Drs Merfeld, Larson and Raven perform thousands of cataract surgeries each year using the most modern techniques and equipment. The surgery has progressed to use smaller and smaller incisions with faster recovery and better results. Patients return home the same day of surgery with often little to no irritation and no sutures. While some sedation is used to keep patients comfortable, general anesthesia is not needed lessening the risks of surgery.

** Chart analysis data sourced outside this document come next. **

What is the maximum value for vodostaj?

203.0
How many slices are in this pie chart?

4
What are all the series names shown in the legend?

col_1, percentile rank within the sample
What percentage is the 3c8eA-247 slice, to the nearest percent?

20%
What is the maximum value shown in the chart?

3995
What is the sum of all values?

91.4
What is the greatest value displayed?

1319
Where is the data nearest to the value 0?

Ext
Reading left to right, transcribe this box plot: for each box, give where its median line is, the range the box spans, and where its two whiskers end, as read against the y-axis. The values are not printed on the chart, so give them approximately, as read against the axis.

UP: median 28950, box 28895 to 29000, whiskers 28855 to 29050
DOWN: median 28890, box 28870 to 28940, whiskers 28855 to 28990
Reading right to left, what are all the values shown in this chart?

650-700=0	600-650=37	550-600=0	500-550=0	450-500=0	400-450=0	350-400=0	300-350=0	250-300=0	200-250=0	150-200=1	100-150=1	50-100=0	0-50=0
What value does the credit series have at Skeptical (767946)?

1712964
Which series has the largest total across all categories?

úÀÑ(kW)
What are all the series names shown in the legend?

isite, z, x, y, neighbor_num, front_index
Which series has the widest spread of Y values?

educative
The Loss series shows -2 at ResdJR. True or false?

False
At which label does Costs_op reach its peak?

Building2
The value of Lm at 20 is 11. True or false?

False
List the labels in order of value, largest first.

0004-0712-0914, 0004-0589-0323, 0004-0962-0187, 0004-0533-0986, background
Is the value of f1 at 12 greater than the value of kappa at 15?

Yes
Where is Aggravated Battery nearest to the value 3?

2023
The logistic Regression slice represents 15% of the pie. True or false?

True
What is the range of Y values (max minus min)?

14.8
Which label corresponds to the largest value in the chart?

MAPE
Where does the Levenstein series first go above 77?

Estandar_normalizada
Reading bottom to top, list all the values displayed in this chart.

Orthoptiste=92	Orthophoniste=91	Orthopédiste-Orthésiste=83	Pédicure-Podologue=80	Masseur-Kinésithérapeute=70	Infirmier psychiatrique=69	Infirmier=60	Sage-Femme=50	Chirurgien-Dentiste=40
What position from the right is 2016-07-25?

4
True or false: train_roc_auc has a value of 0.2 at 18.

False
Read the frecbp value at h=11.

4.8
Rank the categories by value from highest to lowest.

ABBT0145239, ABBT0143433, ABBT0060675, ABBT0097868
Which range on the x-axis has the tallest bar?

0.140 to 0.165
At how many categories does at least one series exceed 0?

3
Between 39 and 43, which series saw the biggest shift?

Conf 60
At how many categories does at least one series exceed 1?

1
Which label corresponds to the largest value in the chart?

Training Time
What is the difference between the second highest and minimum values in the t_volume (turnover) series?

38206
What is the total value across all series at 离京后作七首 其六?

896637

One of the most exciting advances are the lens implants now available for cataract surgery. Years ago, no implants were used and people needed thick “coke bottle glasses” after surgery to see properly. Today, not only do we not need thicker glasses, but often the glasses can be thinned and even eliminated. Near sightedness (myopia), far sightedness (hyperopia) and even astigmatism can be corrected by these lens implants.

The most advanced lenses are bifocal implants that help patients to see near and far without glasses after surgery. While traditional implants can help for one focal distance, these implants give focus to objects at distance and close. In this way, both eyes work together to see at all focal points similar to how a young child can focus without glasses. Some people in their 80s and 90s are able to see 20/20 at distance and read a newspaper – all without glasses.

The lenses may not be the right choice for people with other ocular diseases such as macular degeneration or advanced glaucoma. Our doctors want their patients to have the best outcome and will discuss all of your options with you concerning lens implant options.